EXERCISE OBJECTIVE:
Below are records to be copied exactly; their pictures are to be omitted.
** GIVEN DATA follows **
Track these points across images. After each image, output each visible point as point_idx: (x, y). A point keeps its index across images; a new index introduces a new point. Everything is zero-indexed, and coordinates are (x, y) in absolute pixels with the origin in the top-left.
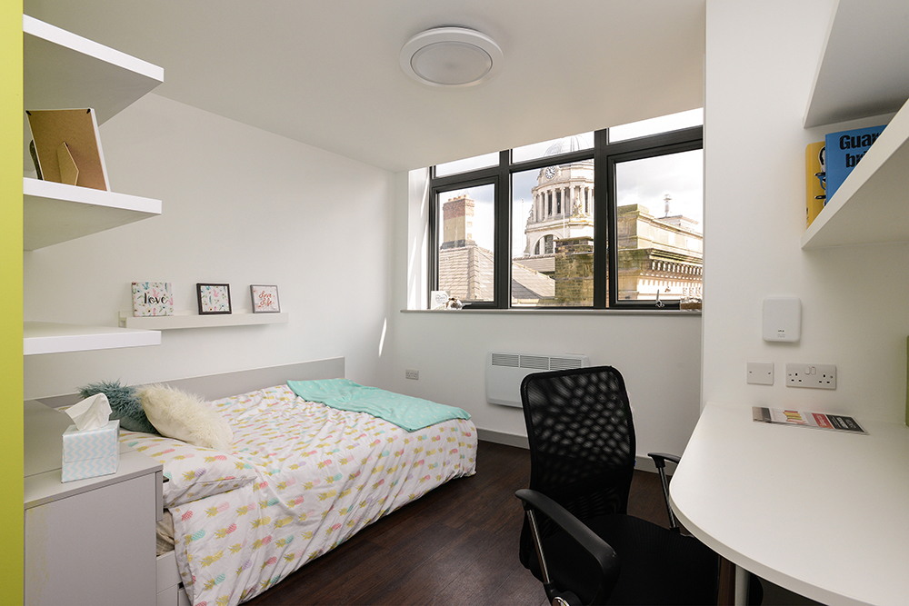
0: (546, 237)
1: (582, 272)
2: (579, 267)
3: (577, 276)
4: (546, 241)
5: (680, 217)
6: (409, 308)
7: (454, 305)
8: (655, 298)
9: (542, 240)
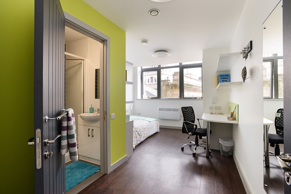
0: (151, 78)
1: (167, 89)
2: (166, 88)
3: (166, 90)
4: (151, 79)
5: (191, 74)
6: (138, 99)
7: (149, 98)
8: (192, 96)
9: (150, 79)
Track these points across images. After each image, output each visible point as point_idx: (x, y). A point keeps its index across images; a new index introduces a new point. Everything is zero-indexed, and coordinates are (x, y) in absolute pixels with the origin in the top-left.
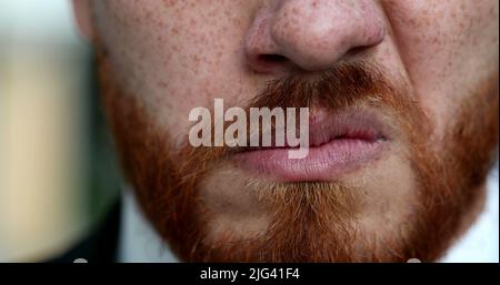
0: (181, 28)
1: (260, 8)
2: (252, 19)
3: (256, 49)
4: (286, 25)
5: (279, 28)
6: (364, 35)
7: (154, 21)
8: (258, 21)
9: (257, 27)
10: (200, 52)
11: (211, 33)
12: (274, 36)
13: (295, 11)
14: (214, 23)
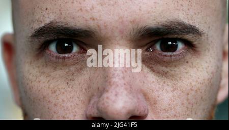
0: (58, 103)
1: (93, 96)
2: (90, 101)
3: (90, 115)
4: (103, 104)
5: (100, 105)
6: (138, 111)
7: (47, 100)
8: (92, 102)
9: (91, 105)
10: (66, 115)
11: (71, 106)
12: (98, 109)
13: (107, 98)
14: (72, 102)
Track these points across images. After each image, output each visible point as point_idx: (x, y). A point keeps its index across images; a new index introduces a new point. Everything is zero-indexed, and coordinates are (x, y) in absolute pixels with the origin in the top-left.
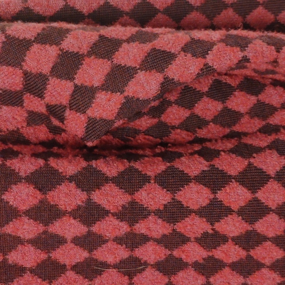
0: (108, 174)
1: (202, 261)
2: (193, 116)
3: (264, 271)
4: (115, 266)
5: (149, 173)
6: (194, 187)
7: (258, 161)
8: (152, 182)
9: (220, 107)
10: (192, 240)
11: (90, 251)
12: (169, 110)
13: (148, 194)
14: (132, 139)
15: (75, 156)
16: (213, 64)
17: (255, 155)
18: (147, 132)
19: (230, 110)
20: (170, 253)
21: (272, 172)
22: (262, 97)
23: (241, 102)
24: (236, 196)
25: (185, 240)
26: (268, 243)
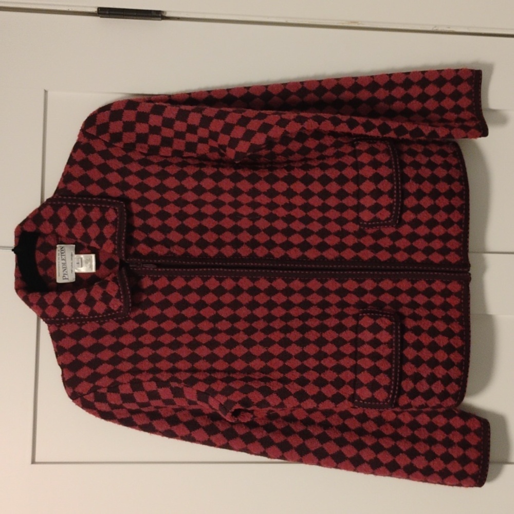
0: (244, 176)
1: (285, 216)
2: (288, 149)
3: (315, 222)
4: (247, 217)
5: (261, 176)
6: (280, 183)
8: (263, 179)
9: (301, 145)
10: (281, 206)
11: (236, 209)
12: (276, 146)
13: (260, 185)
14: (258, 160)
15: (230, 167)
17: (310, 169)
18: (266, 156)
19: (306, 147)
20: (271, 212)
21: (316, 177)
22: (321, 141)
23: (311, 143)
24: (299, 187)
25: (277, 206)
26: (316, 209)
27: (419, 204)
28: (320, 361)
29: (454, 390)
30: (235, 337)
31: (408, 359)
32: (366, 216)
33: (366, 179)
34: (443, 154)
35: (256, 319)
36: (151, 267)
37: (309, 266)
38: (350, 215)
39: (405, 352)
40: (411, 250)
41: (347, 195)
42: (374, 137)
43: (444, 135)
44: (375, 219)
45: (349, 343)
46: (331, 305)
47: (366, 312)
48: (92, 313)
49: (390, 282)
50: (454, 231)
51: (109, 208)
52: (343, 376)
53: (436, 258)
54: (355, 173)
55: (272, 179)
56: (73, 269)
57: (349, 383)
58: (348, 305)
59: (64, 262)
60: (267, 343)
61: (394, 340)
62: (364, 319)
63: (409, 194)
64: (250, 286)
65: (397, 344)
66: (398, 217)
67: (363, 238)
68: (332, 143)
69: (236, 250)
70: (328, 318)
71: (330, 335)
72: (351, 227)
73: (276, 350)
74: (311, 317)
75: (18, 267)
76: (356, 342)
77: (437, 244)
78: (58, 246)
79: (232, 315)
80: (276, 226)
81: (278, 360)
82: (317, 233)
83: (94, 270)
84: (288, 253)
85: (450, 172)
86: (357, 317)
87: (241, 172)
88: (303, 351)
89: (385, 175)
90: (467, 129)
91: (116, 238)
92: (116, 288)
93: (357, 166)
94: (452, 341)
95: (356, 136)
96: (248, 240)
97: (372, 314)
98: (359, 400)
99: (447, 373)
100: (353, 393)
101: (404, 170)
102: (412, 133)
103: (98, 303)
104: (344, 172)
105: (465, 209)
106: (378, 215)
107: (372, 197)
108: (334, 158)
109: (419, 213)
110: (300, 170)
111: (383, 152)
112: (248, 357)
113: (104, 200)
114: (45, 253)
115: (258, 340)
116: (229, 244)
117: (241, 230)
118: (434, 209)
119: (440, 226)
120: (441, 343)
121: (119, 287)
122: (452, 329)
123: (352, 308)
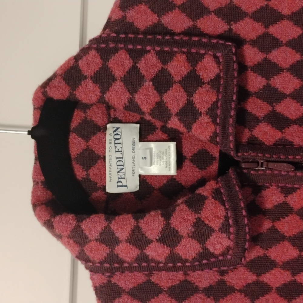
36: (285, 169)
48: (174, 258)
51: (205, 54)
56: (136, 169)
59: (119, 155)
75: (38, 162)
78: (109, 126)
83: (172, 171)
91: (219, 112)
92: (221, 212)
103: (184, 241)
113: (196, 39)
114: (87, 138)
121: (226, 209)
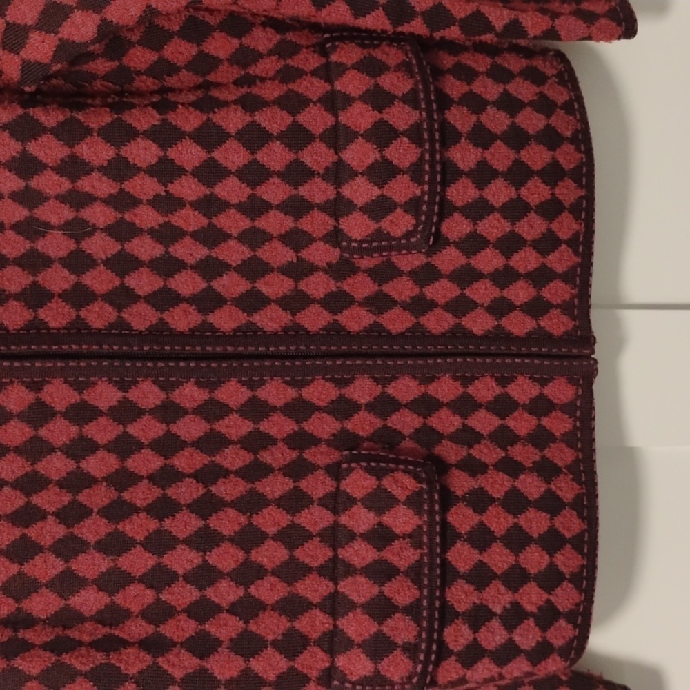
0: (46, 124)
1: (157, 227)
3: (231, 243)
4: (59, 228)
5: (92, 125)
6: (142, 143)
7: (218, 117)
8: (95, 134)
9: (194, 50)
10: (144, 202)
11: (30, 209)
12: (132, 51)
13: (90, 148)
14: (87, 85)
15: (11, 102)
16: (157, 6)
17: (216, 110)
18: (106, 78)
19: (207, 55)
20: (120, 216)
21: (232, 129)
22: (246, 41)
23: (220, 46)
24: (189, 154)
25: (136, 202)
26: (233, 211)
27: (481, 197)
28: (247, 587)
29: (564, 637)
30: (33, 532)
31: (458, 572)
32: (357, 227)
33: (356, 135)
34: (536, 77)
35: (88, 481)
37: (218, 349)
38: (317, 223)
39: (450, 556)
40: (461, 306)
41: (309, 174)
42: (375, 31)
43: (538, 33)
44: (379, 235)
45: (318, 539)
46: (274, 442)
47: (357, 459)
49: (413, 384)
50: (560, 260)
52: (302, 624)
53: (519, 324)
54: (329, 120)
55: (119, 134)
57: (318, 643)
58: (315, 441)
60: (115, 545)
61: (425, 528)
62: (353, 476)
63: (458, 174)
64: (73, 401)
65: (431, 539)
66: (433, 230)
67: (350, 281)
68: (271, 46)
69: (35, 311)
70: (266, 476)
71: (271, 520)
72: (321, 254)
73: (138, 561)
74: (226, 473)
76: (335, 536)
77: (520, 293)
79: (27, 474)
80: (135, 253)
81: (141, 587)
82: (238, 269)
84: (166, 316)
85: (554, 120)
86: (336, 472)
87: (39, 114)
88: (205, 561)
89: (402, 127)
90: (589, 18)
93: (333, 102)
94: (558, 522)
95: (330, 28)
96: (66, 286)
97: (372, 464)
98: (343, 683)
99: (548, 601)
100: (327, 665)
101: (448, 115)
102: (465, 24)
104: (302, 118)
105: (585, 210)
106: (385, 224)
107: (371, 180)
108: (277, 82)
109: (481, 218)
110: (191, 109)
111: (398, 68)
112: (67, 584)
115: (91, 538)
116: (16, 297)
117: (47, 262)
118: (515, 210)
119: (528, 250)
120: (534, 527)
122: (559, 493)
123: (324, 448)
** End of GIVEN DATA **
ANSWER TO THE PROBLEM:
Track these points across images. After each image, output each visible point as point_idx: (x, y). A point keeps its index across images; a new index introduces a new point. Everything is zero-indexed, and coordinates are (x, y) in absolute pixels with the origin in the top-left.
0: (546, 237)
1: (582, 272)
2: (579, 267)
3: (577, 276)
4: (546, 241)
5: (680, 217)
6: (409, 308)
7: (454, 305)
8: (655, 298)
9: (542, 240)
0: (151, 78)
1: (167, 89)
2: (166, 88)
3: (166, 90)
4: (151, 79)
5: (191, 74)
6: (138, 99)
7: (149, 98)
8: (192, 96)
9: (150, 79)
Track these points across images. After each image, output each visible point as point_idx: (x, y). A point keeps its index across images; a new index introduces a new point. Everything is zero-indexed, and coordinates are (x, y) in absolute pixels with the origin in the top-left.
0: (181, 28)
1: (260, 8)
2: (252, 19)
3: (256, 49)
4: (286, 25)
5: (279, 28)
6: (364, 35)
7: (154, 21)
8: (258, 21)
9: (257, 27)
10: (200, 52)
11: (211, 33)
12: (274, 36)
13: (295, 11)
14: (214, 23)
0: (58, 103)
1: (93, 96)
2: (90, 101)
3: (90, 115)
4: (103, 104)
5: (100, 105)
6: (138, 111)
7: (47, 100)
8: (92, 102)
9: (91, 105)
10: (66, 115)
11: (71, 106)
12: (98, 109)
13: (107, 98)
14: (72, 102)
Track these points across images. After each image, output each visible point as point_idx: (x, y). A point keeps its index across images; a new index introduces a new point. Everything is zero-indexed, and coordinates are (x, y) in absolute pixels with the origin in the top-left.
0: (108, 174)
1: (202, 261)
2: (193, 116)
3: (264, 271)
4: (115, 266)
5: (149, 173)
6: (194, 187)
7: (258, 161)
8: (152, 182)
9: (220, 107)
10: (192, 240)
11: (90, 251)
12: (169, 110)
13: (148, 194)
14: (132, 139)
15: (75, 156)
16: (213, 64)
17: (255, 155)
18: (147, 132)
19: (230, 110)
20: (170, 253)
21: (272, 172)
22: (262, 97)
23: (241, 102)
24: (236, 196)
25: (185, 240)
26: (268, 243)
0: (244, 176)
1: (285, 216)
2: (288, 149)
3: (315, 222)
4: (247, 217)
5: (261, 176)
6: (280, 183)
8: (263, 179)
9: (301, 145)
10: (281, 206)
11: (236, 209)
12: (276, 146)
13: (260, 185)
14: (258, 160)
15: (230, 167)
17: (310, 169)
18: (266, 156)
19: (306, 147)
20: (271, 212)
21: (316, 177)
22: (321, 141)
23: (311, 143)
24: (299, 187)
25: (277, 206)
26: (316, 209)
27: (419, 204)
28: (320, 361)
29: (454, 390)
30: (235, 337)
31: (408, 359)
32: (366, 216)
33: (366, 179)
34: (443, 154)
35: (256, 319)
36: (151, 267)
37: (309, 266)
38: (350, 215)
39: (405, 352)
40: (411, 250)
41: (347, 195)
42: (374, 137)
43: (444, 135)
44: (375, 219)
45: (349, 343)
46: (331, 305)
47: (366, 312)
48: (92, 313)
49: (390, 282)
50: (454, 231)
51: (109, 208)
52: (343, 376)
53: (436, 258)
54: (355, 173)
55: (272, 179)
56: (73, 269)
57: (349, 383)
58: (348, 305)
59: (64, 262)
60: (267, 343)
61: (394, 340)
62: (364, 319)
63: (409, 194)
64: (250, 286)
65: (397, 344)
66: (398, 217)
67: (363, 238)
68: (332, 143)
69: (236, 250)
70: (328, 318)
71: (330, 335)
72: (351, 227)
73: (276, 350)
74: (311, 317)
75: (18, 267)
76: (356, 342)
77: (437, 244)
78: (58, 246)
79: (232, 315)
80: (276, 226)
81: (278, 360)
82: (317, 233)
83: (94, 270)
84: (288, 253)
85: (450, 172)
86: (357, 317)
87: (241, 172)
88: (303, 351)
89: (385, 175)
90: (467, 129)
91: (116, 238)
92: (116, 288)
93: (357, 166)
94: (452, 341)
95: (356, 136)
96: (248, 240)
97: (372, 314)
98: (359, 400)
99: (447, 373)
100: (353, 393)
101: (404, 170)
102: (412, 133)
103: (98, 303)
104: (344, 172)
105: (465, 209)
106: (378, 215)
107: (372, 197)
108: (334, 158)
109: (419, 213)
110: (300, 170)
111: (383, 152)
112: (248, 357)
113: (104, 200)
114: (45, 253)
115: (258, 340)
116: (229, 244)
117: (241, 230)
118: (434, 209)
119: (440, 226)
120: (441, 343)
121: (119, 287)
122: (452, 329)
123: (352, 308)
36: (285, 169)
48: (174, 258)
51: (205, 54)
56: (136, 169)
59: (119, 155)
75: (38, 162)
78: (109, 126)
83: (172, 171)
91: (219, 112)
92: (221, 212)
103: (184, 241)
113: (196, 39)
114: (87, 138)
121: (226, 209)
0: (46, 124)
1: (157, 227)
3: (231, 243)
4: (59, 228)
5: (92, 125)
6: (142, 143)
7: (218, 117)
8: (95, 134)
9: (194, 50)
10: (144, 202)
11: (30, 209)
12: (132, 51)
13: (90, 148)
14: (87, 85)
15: (11, 102)
16: (157, 6)
17: (216, 110)
18: (106, 78)
19: (207, 55)
20: (120, 216)
21: (232, 129)
22: (246, 41)
23: (220, 46)
24: (189, 154)
25: (136, 202)
26: (233, 211)
27: (481, 197)
28: (247, 587)
29: (564, 637)
30: (33, 532)
31: (458, 572)
32: (357, 227)
33: (356, 135)
34: (536, 77)
35: (88, 481)
37: (218, 349)
38: (317, 223)
39: (450, 556)
40: (461, 306)
41: (309, 174)
42: (375, 31)
43: (538, 33)
44: (379, 235)
45: (318, 539)
46: (274, 442)
47: (357, 459)
49: (413, 384)
50: (560, 260)
52: (302, 624)
53: (519, 324)
54: (329, 120)
55: (119, 134)
57: (318, 643)
58: (315, 441)
60: (115, 545)
61: (425, 528)
62: (353, 476)
63: (458, 174)
64: (73, 401)
65: (431, 539)
66: (433, 230)
67: (350, 281)
68: (271, 46)
69: (35, 311)
70: (266, 476)
71: (271, 520)
72: (321, 254)
73: (138, 561)
74: (226, 473)
76: (335, 536)
77: (520, 293)
79: (27, 474)
80: (135, 253)
81: (141, 587)
82: (238, 269)
84: (166, 316)
85: (554, 120)
86: (336, 472)
87: (39, 114)
88: (205, 561)
89: (402, 127)
90: (589, 18)
93: (333, 102)
94: (558, 522)
95: (330, 28)
96: (66, 286)
97: (372, 464)
98: (343, 683)
99: (548, 601)
100: (327, 665)
101: (448, 115)
102: (465, 24)
104: (302, 118)
105: (585, 210)
106: (385, 224)
107: (371, 180)
108: (277, 82)
109: (481, 218)
110: (191, 109)
111: (398, 68)
112: (67, 584)
115: (91, 538)
116: (16, 297)
117: (47, 262)
118: (515, 210)
119: (528, 250)
120: (534, 527)
122: (559, 493)
123: (324, 448)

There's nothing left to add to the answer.